Required work
Locate all lines in the data below that hold "like" and show them.

Information provided
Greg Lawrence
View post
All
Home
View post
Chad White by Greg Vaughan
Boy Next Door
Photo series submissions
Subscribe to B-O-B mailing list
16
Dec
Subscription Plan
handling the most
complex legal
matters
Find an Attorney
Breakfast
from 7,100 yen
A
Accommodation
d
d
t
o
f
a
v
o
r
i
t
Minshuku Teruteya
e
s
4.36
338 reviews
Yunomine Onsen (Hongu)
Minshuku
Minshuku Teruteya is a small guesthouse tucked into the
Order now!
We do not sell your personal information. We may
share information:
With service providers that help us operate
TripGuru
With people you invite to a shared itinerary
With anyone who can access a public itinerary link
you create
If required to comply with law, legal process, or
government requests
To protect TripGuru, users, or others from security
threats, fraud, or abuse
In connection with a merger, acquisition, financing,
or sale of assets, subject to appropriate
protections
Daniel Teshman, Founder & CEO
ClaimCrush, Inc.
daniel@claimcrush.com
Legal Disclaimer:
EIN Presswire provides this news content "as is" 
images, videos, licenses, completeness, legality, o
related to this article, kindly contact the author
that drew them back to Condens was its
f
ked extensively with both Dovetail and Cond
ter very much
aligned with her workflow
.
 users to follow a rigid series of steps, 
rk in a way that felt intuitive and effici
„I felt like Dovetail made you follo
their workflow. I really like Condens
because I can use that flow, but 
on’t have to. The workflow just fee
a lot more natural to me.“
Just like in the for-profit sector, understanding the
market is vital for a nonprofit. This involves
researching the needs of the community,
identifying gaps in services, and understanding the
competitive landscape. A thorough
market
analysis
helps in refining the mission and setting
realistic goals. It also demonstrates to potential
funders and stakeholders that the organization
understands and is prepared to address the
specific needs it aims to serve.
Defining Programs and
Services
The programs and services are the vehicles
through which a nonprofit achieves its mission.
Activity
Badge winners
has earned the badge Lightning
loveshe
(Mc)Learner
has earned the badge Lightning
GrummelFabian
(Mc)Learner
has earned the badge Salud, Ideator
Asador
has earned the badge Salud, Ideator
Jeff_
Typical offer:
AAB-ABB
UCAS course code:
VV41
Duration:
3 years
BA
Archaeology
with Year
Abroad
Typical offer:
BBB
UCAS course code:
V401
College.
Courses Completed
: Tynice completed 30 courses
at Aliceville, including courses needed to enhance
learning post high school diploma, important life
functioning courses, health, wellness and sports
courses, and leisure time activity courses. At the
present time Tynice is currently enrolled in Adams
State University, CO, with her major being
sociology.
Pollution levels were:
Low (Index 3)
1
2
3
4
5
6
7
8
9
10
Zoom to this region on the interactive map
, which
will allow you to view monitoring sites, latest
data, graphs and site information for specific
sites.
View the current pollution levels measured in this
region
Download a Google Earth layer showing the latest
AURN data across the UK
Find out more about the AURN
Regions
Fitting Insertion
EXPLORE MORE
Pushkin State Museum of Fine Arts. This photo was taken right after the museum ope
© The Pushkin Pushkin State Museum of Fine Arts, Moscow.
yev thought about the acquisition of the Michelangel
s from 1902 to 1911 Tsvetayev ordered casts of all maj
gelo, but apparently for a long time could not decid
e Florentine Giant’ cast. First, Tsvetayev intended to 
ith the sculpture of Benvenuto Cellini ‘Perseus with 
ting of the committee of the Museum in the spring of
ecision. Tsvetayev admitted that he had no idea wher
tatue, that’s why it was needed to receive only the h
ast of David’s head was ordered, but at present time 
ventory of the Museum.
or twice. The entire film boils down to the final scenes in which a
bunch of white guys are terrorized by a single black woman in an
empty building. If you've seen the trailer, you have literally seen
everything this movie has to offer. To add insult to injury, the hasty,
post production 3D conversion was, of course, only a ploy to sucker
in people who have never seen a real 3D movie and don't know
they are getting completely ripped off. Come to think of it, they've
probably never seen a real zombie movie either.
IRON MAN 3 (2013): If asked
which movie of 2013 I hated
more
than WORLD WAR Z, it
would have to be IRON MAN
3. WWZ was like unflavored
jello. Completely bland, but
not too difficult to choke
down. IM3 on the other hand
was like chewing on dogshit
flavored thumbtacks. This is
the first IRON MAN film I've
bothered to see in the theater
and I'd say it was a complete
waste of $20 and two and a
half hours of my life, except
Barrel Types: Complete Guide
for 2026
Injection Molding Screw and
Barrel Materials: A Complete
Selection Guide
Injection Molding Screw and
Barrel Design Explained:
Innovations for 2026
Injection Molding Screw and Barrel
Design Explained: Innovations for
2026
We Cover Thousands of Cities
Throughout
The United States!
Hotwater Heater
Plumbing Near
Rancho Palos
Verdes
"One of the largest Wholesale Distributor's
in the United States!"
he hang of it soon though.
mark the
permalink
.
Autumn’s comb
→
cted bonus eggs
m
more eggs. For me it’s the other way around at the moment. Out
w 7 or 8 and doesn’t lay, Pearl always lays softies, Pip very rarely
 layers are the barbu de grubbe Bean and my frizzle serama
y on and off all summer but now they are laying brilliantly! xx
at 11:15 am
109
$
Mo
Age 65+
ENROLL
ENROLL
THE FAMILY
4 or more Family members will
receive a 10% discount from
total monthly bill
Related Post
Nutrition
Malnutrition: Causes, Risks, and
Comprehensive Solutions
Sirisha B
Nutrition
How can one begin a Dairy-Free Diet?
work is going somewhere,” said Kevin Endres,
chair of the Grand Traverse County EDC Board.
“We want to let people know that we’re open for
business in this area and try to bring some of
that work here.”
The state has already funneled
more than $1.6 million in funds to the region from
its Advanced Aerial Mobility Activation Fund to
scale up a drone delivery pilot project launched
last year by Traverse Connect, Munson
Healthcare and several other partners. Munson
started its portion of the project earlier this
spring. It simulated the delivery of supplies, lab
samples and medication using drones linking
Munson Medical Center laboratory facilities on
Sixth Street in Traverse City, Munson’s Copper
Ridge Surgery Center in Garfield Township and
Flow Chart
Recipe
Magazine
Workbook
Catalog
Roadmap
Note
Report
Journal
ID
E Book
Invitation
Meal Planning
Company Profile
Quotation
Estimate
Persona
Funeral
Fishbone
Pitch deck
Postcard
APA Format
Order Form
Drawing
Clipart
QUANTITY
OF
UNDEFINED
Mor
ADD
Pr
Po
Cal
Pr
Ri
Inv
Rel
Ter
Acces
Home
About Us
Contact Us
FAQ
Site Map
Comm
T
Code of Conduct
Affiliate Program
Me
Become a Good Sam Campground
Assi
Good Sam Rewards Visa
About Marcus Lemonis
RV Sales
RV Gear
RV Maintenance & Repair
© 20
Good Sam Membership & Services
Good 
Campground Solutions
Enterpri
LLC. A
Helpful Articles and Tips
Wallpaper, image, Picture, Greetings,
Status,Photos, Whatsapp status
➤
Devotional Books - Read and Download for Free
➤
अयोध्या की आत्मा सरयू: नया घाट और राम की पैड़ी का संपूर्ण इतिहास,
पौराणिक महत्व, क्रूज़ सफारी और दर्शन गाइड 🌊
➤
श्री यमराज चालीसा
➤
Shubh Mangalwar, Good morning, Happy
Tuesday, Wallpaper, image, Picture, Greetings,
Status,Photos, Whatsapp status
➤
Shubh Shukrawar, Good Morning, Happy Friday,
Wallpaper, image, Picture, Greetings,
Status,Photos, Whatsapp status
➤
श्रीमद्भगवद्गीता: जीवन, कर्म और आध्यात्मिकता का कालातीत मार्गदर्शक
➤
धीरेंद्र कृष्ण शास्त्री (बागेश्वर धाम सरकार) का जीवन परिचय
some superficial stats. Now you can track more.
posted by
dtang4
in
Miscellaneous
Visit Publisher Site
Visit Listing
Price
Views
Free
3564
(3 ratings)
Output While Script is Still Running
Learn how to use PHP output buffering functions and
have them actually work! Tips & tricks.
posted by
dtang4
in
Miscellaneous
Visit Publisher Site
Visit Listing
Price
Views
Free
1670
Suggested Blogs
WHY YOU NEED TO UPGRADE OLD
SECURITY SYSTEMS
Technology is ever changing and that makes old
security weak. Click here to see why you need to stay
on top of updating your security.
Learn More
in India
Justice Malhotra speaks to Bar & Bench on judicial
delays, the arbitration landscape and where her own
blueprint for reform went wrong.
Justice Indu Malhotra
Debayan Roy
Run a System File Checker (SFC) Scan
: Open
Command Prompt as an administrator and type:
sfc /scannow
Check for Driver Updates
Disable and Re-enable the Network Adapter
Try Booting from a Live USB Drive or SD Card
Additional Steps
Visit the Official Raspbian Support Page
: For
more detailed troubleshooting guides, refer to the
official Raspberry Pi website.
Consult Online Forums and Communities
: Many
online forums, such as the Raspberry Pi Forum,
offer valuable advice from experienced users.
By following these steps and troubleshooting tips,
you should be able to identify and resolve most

Written response
„I felt like Dovetail made you follo
their workflow. I really like Condens
Just like in the for-profit sector, understanding the
3. WWZ was like unflavored
was like chewing on dogshit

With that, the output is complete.